Start of Data extracts
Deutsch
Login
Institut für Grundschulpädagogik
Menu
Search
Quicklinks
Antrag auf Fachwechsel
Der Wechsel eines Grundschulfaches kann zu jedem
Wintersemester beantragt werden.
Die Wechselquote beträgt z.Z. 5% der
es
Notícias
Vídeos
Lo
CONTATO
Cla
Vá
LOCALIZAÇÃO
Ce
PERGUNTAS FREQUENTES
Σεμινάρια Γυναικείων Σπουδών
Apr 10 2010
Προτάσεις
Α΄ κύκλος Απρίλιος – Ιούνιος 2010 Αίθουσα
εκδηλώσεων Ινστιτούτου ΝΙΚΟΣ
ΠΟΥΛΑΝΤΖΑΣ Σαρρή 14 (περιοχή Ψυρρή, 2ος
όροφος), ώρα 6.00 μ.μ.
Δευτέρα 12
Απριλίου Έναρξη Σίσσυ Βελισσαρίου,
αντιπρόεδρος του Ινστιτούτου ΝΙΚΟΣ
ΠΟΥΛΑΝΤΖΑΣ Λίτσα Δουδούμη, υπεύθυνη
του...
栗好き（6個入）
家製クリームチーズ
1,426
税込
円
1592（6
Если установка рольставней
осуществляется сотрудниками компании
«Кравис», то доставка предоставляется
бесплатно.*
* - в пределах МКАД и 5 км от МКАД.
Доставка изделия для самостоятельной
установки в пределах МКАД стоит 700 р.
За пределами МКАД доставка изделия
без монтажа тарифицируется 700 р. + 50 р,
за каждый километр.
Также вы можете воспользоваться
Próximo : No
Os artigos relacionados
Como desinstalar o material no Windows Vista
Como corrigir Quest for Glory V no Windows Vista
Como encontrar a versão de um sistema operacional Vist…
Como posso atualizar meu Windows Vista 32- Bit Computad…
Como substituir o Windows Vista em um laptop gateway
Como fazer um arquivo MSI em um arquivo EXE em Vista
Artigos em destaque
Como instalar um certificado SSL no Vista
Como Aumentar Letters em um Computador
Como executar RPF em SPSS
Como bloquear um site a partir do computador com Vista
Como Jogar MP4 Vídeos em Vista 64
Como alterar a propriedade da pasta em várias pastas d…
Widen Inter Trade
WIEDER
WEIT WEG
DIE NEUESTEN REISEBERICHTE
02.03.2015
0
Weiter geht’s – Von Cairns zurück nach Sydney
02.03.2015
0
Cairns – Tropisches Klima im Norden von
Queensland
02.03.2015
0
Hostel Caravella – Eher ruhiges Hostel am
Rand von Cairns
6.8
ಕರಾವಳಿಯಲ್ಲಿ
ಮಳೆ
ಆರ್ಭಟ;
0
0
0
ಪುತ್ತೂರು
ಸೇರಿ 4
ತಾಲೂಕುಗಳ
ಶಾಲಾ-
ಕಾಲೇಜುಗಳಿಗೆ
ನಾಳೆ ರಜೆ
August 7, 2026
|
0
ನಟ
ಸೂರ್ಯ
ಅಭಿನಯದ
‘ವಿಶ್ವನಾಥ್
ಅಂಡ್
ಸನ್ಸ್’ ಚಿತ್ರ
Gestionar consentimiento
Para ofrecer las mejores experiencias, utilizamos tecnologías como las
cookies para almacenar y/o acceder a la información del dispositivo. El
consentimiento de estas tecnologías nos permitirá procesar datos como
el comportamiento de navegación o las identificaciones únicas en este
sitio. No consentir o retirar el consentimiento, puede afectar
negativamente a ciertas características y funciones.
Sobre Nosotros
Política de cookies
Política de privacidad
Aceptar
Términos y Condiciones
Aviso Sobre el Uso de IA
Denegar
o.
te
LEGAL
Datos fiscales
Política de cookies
End of Data extracts
# Brief:
From the records above, repeat exactly the lines from the one with "Como desinstalar o material no Windows Vista" through the one with "Como executar RPF em SPSS", both included.

# Result:
Como desinstalar o material no Windows Vista
Como corrigir Quest for Glory V no Windows Vista
Como encontrar a versão de um sistema operacional Vist…
Como posso atualizar meu Windows Vista 32- Bit Computad…
Como substituir o Windows Vista em um laptop gateway
Como fazer um arquivo MSI em um arquivo EXE em Vista
Artigos em destaque
Como instalar um certificado SSL no Vista
Como Aumentar Letters em um Computador
Como executar RPF em SPSS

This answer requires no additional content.